The big one in the structures department.  Specifies a general algebra
over one or more types.

=item * C<role>

A I<covariant>, I<unary> theory, that is, a theory over a single type
where the functions defined within only take the type as a parameter,
never return it.

=item * C<factory>

A I<contravariant>, I<unary> theory, that is, a theory over a single
type where the functions defined within only return the type, never take
it as a parameter.

=item * C<class>

A notation that simultaneously defines a role, a concrete type, and a
package of the given name.

=item * C<union>

A notation that simultaneously defines a factory together with a
concrete type, a role, and a package for each case in the factory.

=item * C<model>

A notation for a zero-parameter theory that models another theory.

=item * C<models>

Declares implication over structures.  If one structure models another,
that means that if a type obeys the former, then it obeys the latter.

=item * C<does>

A unary shorthand for C<models>.  C<A does B> is a shorthand for
C<A{::T} models B{::T}>.

=item * C<multi>

The big one in the functions department.  Specifies a
multiply-implemented function dispatched based on the involved types.

=item * C<method>

Goes with roles.  Defines a multi that implicitly takes the topic type
as its first parameter.

=item * C<generator>

Goes with factories.  Defines a multi that implicitly returns the topic
type.

=back

=head2 Notes

There's a little problem with the GADT form:
    
    union AST[::] (
        Const(::T --> AST[::T]),
    );

This convolves to:

    theory AST{::A, ::B} {
        multi Const(::T --> ::U <= AST[::T]{::U}) {...}
    }

Which doesn't even say anything about C<::B>.  It should be:

    theory AST{V} {
        multi Const(::T --> ::U <= V{::T, ::U}) {...}
    }

That is, it is a theory-valued theory.  I guess this makes sense, as all
types are really theories.  But so far type variables can only assume
concrete types; that's the cool thing about them.  You can never
explicitly mention a concrete type, but that's the only thing a variable
can be, so you have to go through interfaces.

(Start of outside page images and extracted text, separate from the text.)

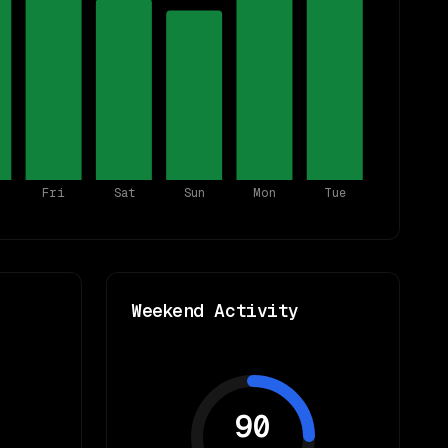
Fri
Sat
Sun
Mon
Tue
Weekend Activity
90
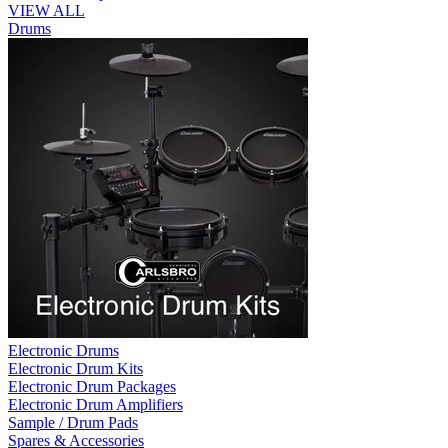
VIEW ALL
Drums
Electronic Drums
Electronic Drum Kits
Electronic Drum Packages
Electronic Drum Amplifiers
Sample / Drum Pads
Spares & Accessories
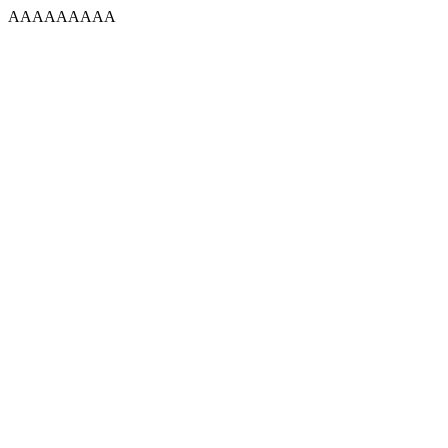
AAAAAAAAA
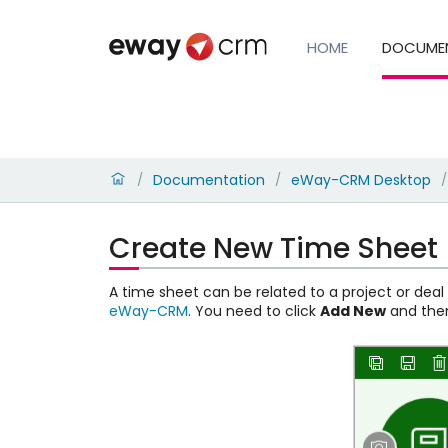
HOME
DOCUME
Documentation
eWay-CRM Desktop
/
/
/
Create New Time Sheet
A time sheet can be related to a project or dea
eWay-CRM
. You need to click
Add New
and th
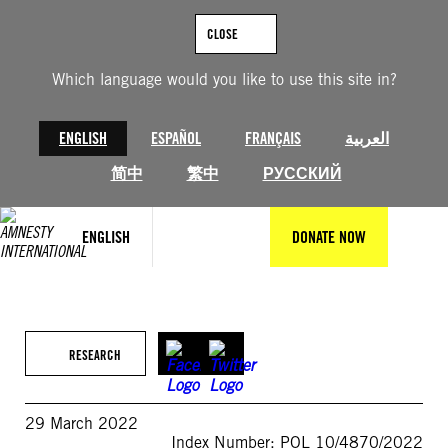
Skip
to
CLOSE
content
Which language would you like to use this site in?
ENGLISH
ESPAÑOL
FRANÇAIS
العربية
简中
繁中
РУССКИЙ
ENGLISH
DONATE NOW
RESEARCH
29 March 2022
Index Number: POL 10/4870/2022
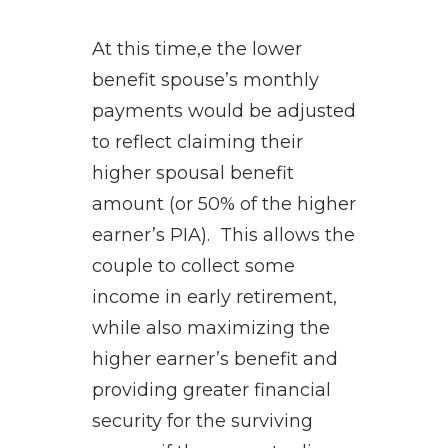
At this time,e the lower
benefit spouse’s monthly
payments would be adjusted
to reflect claiming their
higher spousal benefit
amount (or 50% of the higher
earner’s PIA). This allows the
couple to collect some
income in early retirement,
while also maximizing the
higher earner’s benefit and
providing greater financial
security for the surviving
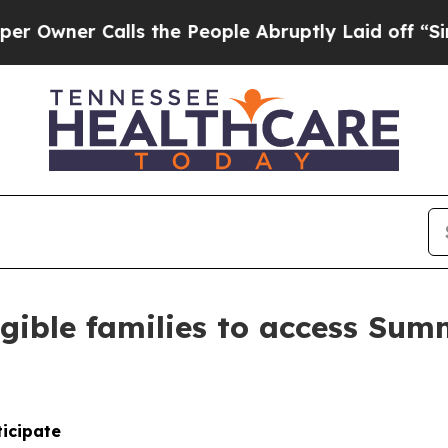
ner Calls the People Abruptly Laid off “Simply
gible families to access Summ
ticipate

I suppose theory-valued theories are necessary if we want GADT (and
there are probably some other uses as well), but I fear what it will do
to the type inferencer.  Maybe there is another way.

UPDATE: There is, and here it is.  Each case gets its own theory, which
lifts the return value from the constructor.  Let's consider a
two-constructor union:

    union AST[::] (
        Const(::T         --> AST[::T]),
        TestZero(AST[Int] --> AST[Bool]),
    );
    
This convolves to:

    theory AST::Const{::T, ::ASTT} {
        multi Const(T --> ASTT) {...}
    }

    theory AST::TestZero{::ASTBool} {
        multi TestZero(::T --> ASTBool 
                    <= AST{::TInt, ::T} && Int{::TInt}) {...}
    }

    # I'll use => as a shorthand for "implies"; i.e. a => b is
    # equivalent to !a || b
    theory AST{::Param, ::Tree}
            <= AST::Const{::Param, ::Tree}
            && (Bool{::Param} => AST::TestZero{::Tree})
    { }

So it all reduces to complex logic between concrete (non-variable)
theories C<T> and type variables C<::V> in the form C<T{::V}>.